Pay attention to federal, state and local health department announcements regarding vaccine distribution timing. The government will likely designate early allotment to essential workers. Do you have any employees who meet the essential worker criteria as defined by your state health officials? In addition, the government will likely prioritize workers at higher risk for COVID due to age or underlying conditions. Will you facilitate their ability to receive vaccines? If so, decide how you will communicate this. Furthermore, consider whether you will require vaccination documentation from employees to demonstrate proof of inoculation. These are just a few of many questions to think through and address. Your legal and/or HR teams should be part of this decision-making process early on to help you understand all the implications of your proposed policies.
The exact plans for vaccine distribution among the general public are not yet clear, and may vary by state (in some places, even by county). Depending on the makeup of your workforce, you may have a few weeks to months before your employees become eligible for a vaccine. What triggers should you look for to know when to begin various phases of your plan? Situational awareness will be key. If possible, designate teams who can monitor state and local vaccine plans and policies in each of your work locations. Additionally, continue to stay abreast of U.S. Centers for Disease Control and Prevention (CDC) and Occupational Safety and Health Administration (OSHA) guidance.
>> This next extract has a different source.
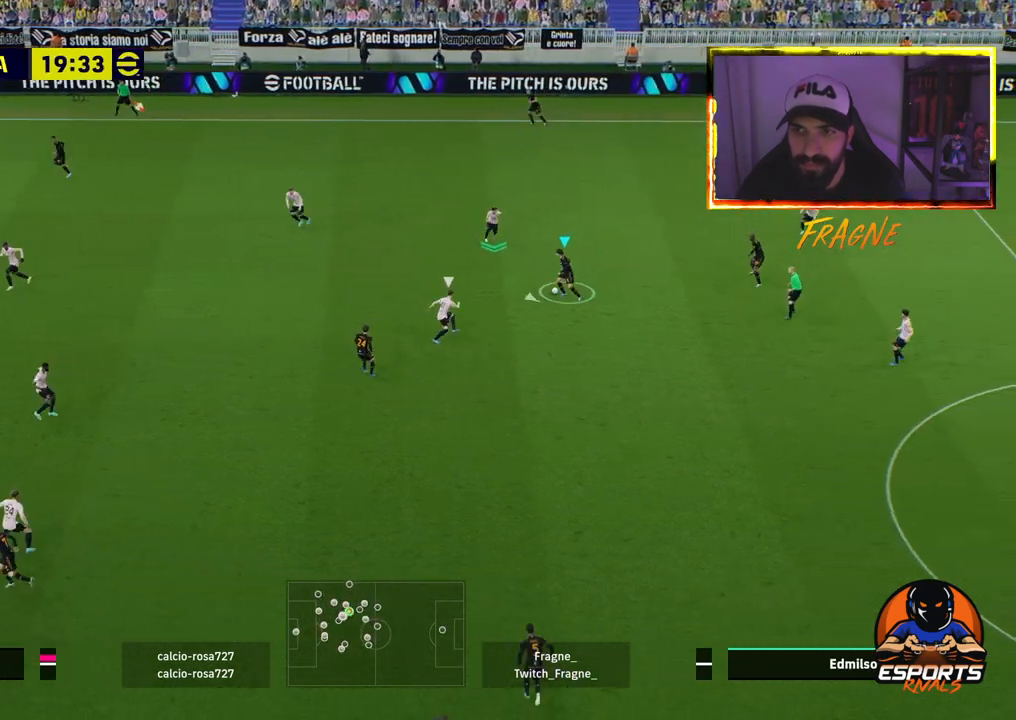
{"buttons": ["R2"], "left_stick": "down-left", "right_stick": "center", "events": [[267, "R2", "down"]]}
Employers have long played a role in promoting messages about the importance of getting the flu shot. Some even provide incentives to do so. The COVID-19 vaccines should be no different. Whether or not you decide to facilitate access to vaccines, think throughwhyhaving a vaccinated population is good for your business and your employees and how you will communicate that. Is your priority to create a safe work environment? To protect high-risk employees? To create a place where clients and customers feel safe? All of the above?
Articulating your “why” clearly and transparently will be important for building and maintaining employee trust and will enable you to more successfully implement your vaccine strategy. Sharing information about efficacy and safety data, or providing ready access to clinical experts who can help employees navigate their healthcare questions, will help alleviate employee confusion. And don’t forget — it is still important to also encourage employees to get their flu shot.
Having access to trusted clinical guidance and decision-making support will be critical to assist employees with vaccine-related questions. For employers that do not have this capability in-house, or for employees who may lack a primary care provider, consider engaging a clinical consultant for employee question and answer sessions or bringing on a virtual clinical partner with 24/7 support.
Returning to normal — i.e., the pre-COVID business operations and life that we all long for — will require as many people as possible to become vaccinated. Any level of assistance that you can provide to your employees (and their household members or covered beneficiaries) will be helpful for achieving this objective. This can range from actually facilitating the vaccination process to providing resources that will help your employees stay informed, get the vaccine and protect themselves and their family members, especially those at high risk for COVID. As trusted entities and providers of health-related benefits, employers have an opportunity to be real change agents to help keep our country informed, healthy and safe.